Growing up in the 1960s, streaking meant something else to me then. Since becoming a runner, however, I now identify the term with running every day. Hot or cold. Sickness or health. Better or worse. No matter what.
I have never tried it, and haven't wanted to. When I started running in my 50s, the wisdom of rest days made sense. As I aged through cycles of injury and recovery, it was even more compelling. Daily running looked like a prescription for disaster, and I avoided it at all costs.
Then, this fall, Runner's World magazine posted a challenge: run at least one mile every day between Thanksgiving and New Year's Day. Counter the dark mornings, icy evenings, and holiday schedules with a daily commitment. Burn up empty calories and dispel stress. I had dusted off the treadmill and added some lively tunes to my iPod, so decided to give it a whirl.
Today, 61 days later, I am taking a day off for the first time. The streak has been a blast. I am ready to shift into a different pattern with different goals. Before leaving it behind, however, I want to harvest the lessons I learned from this excellent experience.
First, I learned that commitments are easier for me to keep first thing in the morning. For two months, I got out of bed, put on running shoes, and stepped onto the treadmill. Before brushing my teeth. Before eating breakfast. Before checking email (hmmm....not really).
Second , I learned again how habits form. Each morning I flipped on the music, set it to shuffle, and ran one mile, two, or three. I ran in the dark with a view of city lights out the window.

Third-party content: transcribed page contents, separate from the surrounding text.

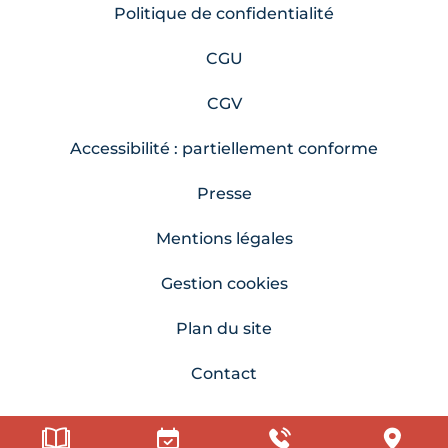
Politique de confidentialité
CGU
CGV
Accessibilité : partiellement conforme
Presse
Mentions légales
Gestion cookies
Plan du site
Contact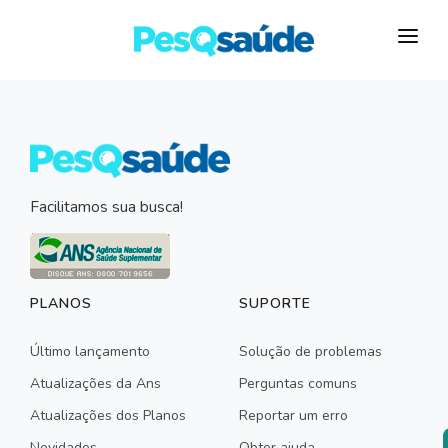
HOSPITAIS
PLANOS DE SAÚDE
LABORATÓRIOS
Facilitamos sua busca!
BLOG
MAIS…
PLANOS
SUPORTE
Último lançamento
Solução de problemas
Atualizações da Ans
Perguntas comuns
Atualizações dos Planos
Reportar um erro
Novidades
Obter ajuda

I found myself zoning in and zoning out; enjoying the movement, the music, the solitude, and the endorphins. As time passed, the experience became its own reward. It was not a struggle, not even a decision. It happened automatically. New brain circuits linking A and B (getting up and putting on running shoes) formed with conscious effort and evolved into second nature. The decision this morning not to follow that pattern was a disruptive exception to my rule.

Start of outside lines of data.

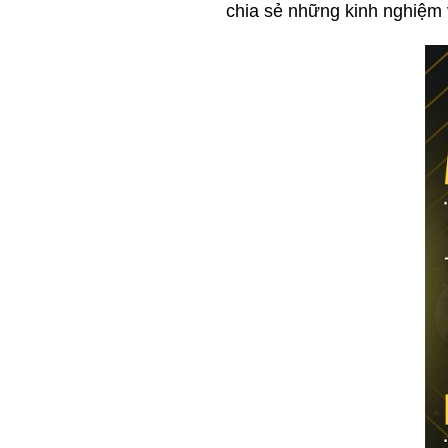
chia sẻ những kinh nghiệm 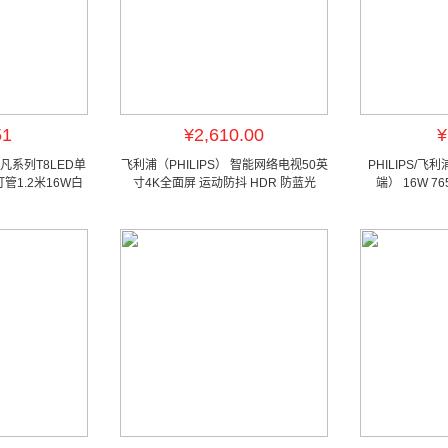
51
¥2,610.00
¥
飞凡系列T8LED单
飞利浦（PHILIPS） 智能网络电视50英
PHILIPS/飞利
1.2米16W白
寸4K全面屏 运动防抖 HDR 防蓝光
端） 16W 765
K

Third, I learned that in the solitary treadmill environment, I tuned into my body and its feedback. Without the distractions of terrain and weather, traffic and conversation, I could tell when a given pace or pattern of running and walking was stressing weak links and how much I needed to back off. I enjoyed two months of daily running without hurting myself.
I emerge from the experience ready to resume outdoor workouts with buddies and to add longer runs to training for the next race. I also emerge from this experience with renewed respect for the power of habit. Habits take many shapes. They not only drive my exercise and eating, but channel my patterns of thought, emotion, stress, and recovery. I can apply the lessons I learned on the treadmill to other aspects of life and learning.
Where in your life would you like to play with habits? Something new you want to try? Something old you want to change? Structure, intention, and repetition can work together in a few weeks to make the change you have in mind.